## SET EXERCISE
Starting at the line that contains "pose: elev=260.5 azim=86.6" and running through the end of the items, write those lines out again with "dist" switched to "distance" and nothing else changed. Leave the pictures out of your answer.

Some items:
____

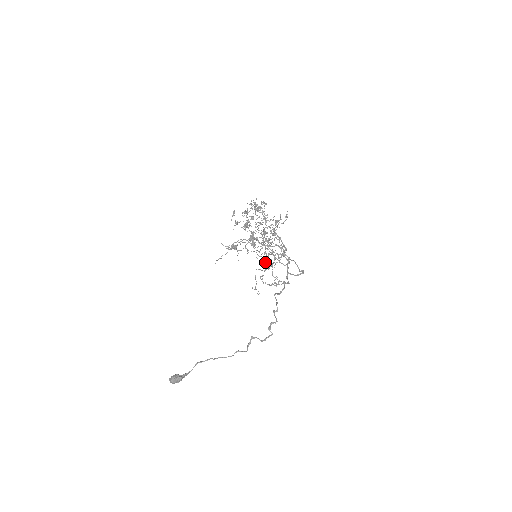
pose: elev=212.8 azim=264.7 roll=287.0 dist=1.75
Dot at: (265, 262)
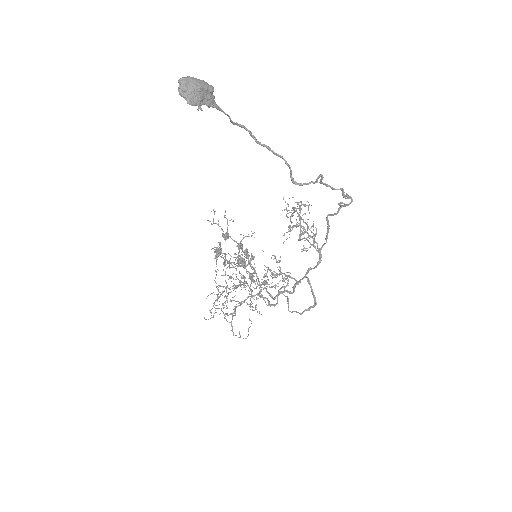
Dot at: (297, 222)
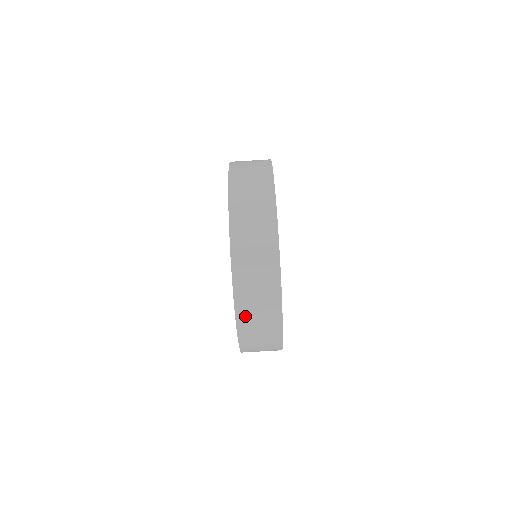
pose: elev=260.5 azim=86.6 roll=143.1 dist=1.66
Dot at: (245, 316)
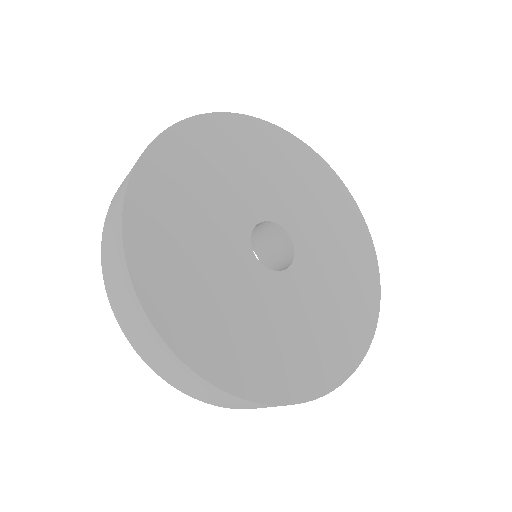
Dot at: occluded
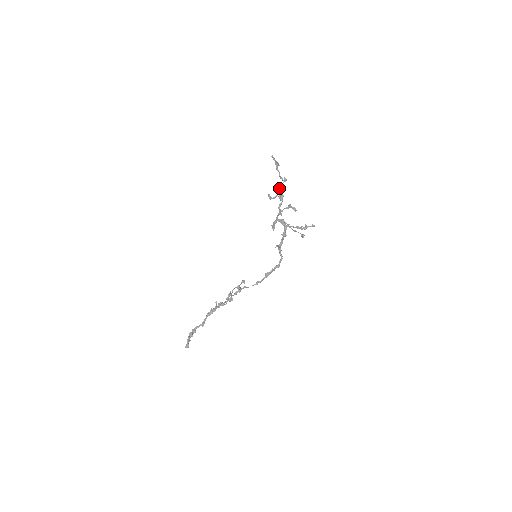
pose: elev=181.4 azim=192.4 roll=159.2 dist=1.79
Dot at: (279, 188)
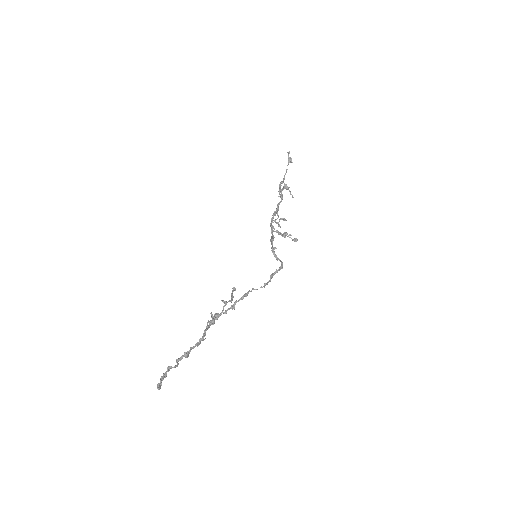
Dot at: occluded
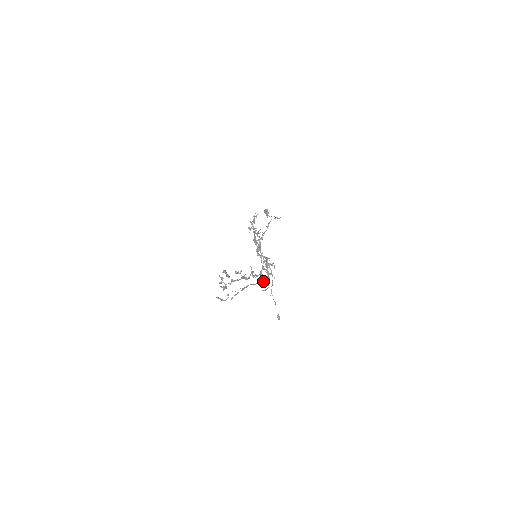
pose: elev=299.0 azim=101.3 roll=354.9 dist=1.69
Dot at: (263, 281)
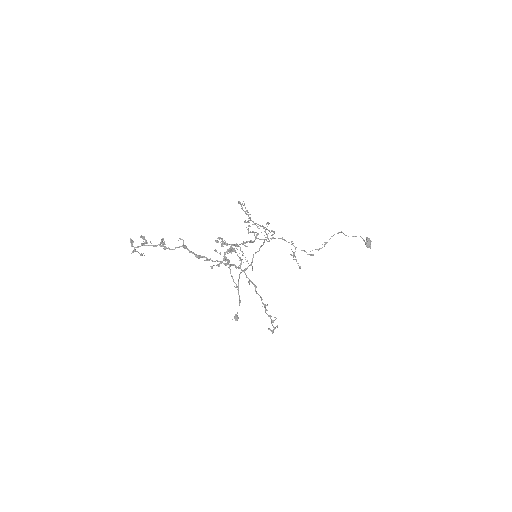
Dot at: (248, 281)
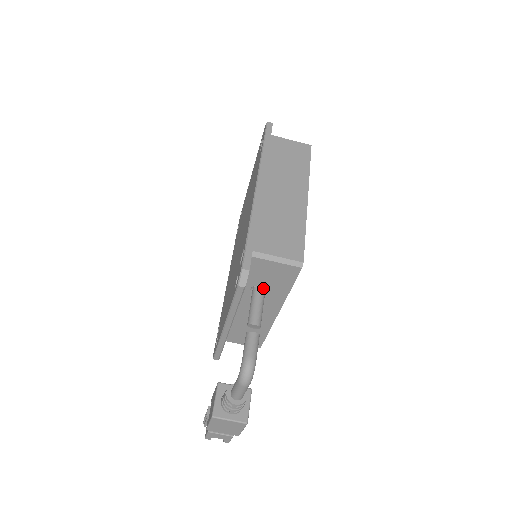
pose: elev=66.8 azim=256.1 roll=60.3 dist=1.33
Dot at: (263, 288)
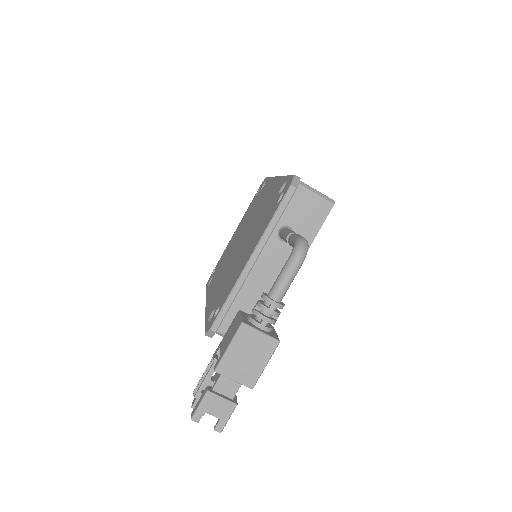
Dot at: occluded
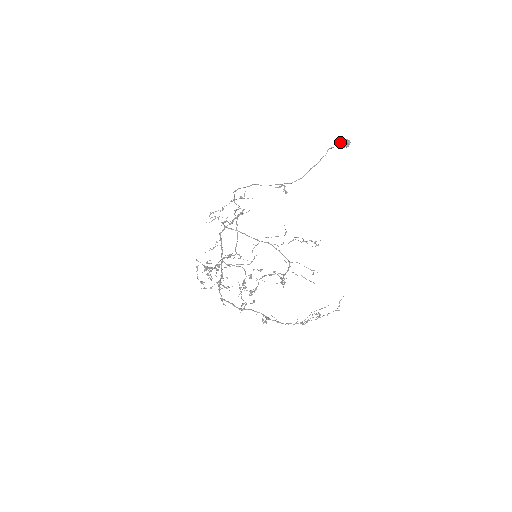
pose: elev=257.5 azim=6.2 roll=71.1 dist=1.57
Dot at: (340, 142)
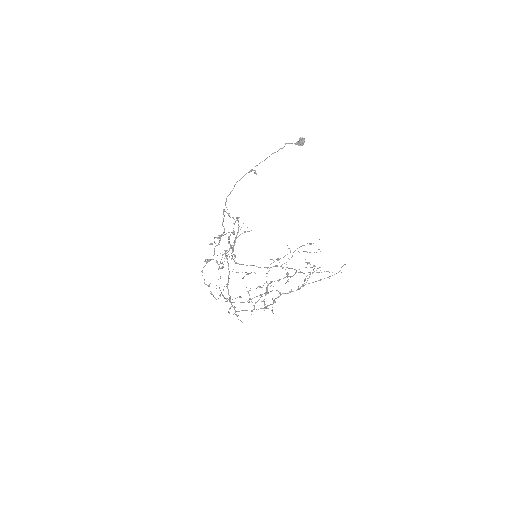
Dot at: (298, 143)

____

## SOLUTION TO THE PROBLEM
pose: elev=260.5 azim=86.6 roll=143.1 distance=1.66
Dot at: (245, 316)
Dot at: occluded
pose: elev=181.4 azim=192.4 roll=159.2 distance=1.79
Dot at: (279, 188)
Dot at: occluded
pose: elev=299.0 azim=101.3 roll=354.9 distance=1.69
Dot at: (263, 281)
Dot at: (248, 281)
pose: elev=66.8 azim=256.1 roll=60.3 distance=1.33
Dot at: (263, 288)
Dot at: occluded
pose: elev=257.5 azim=6.2 roll=71.1 distance=1.57
Dot at: (340, 142)
Dot at: (298, 143)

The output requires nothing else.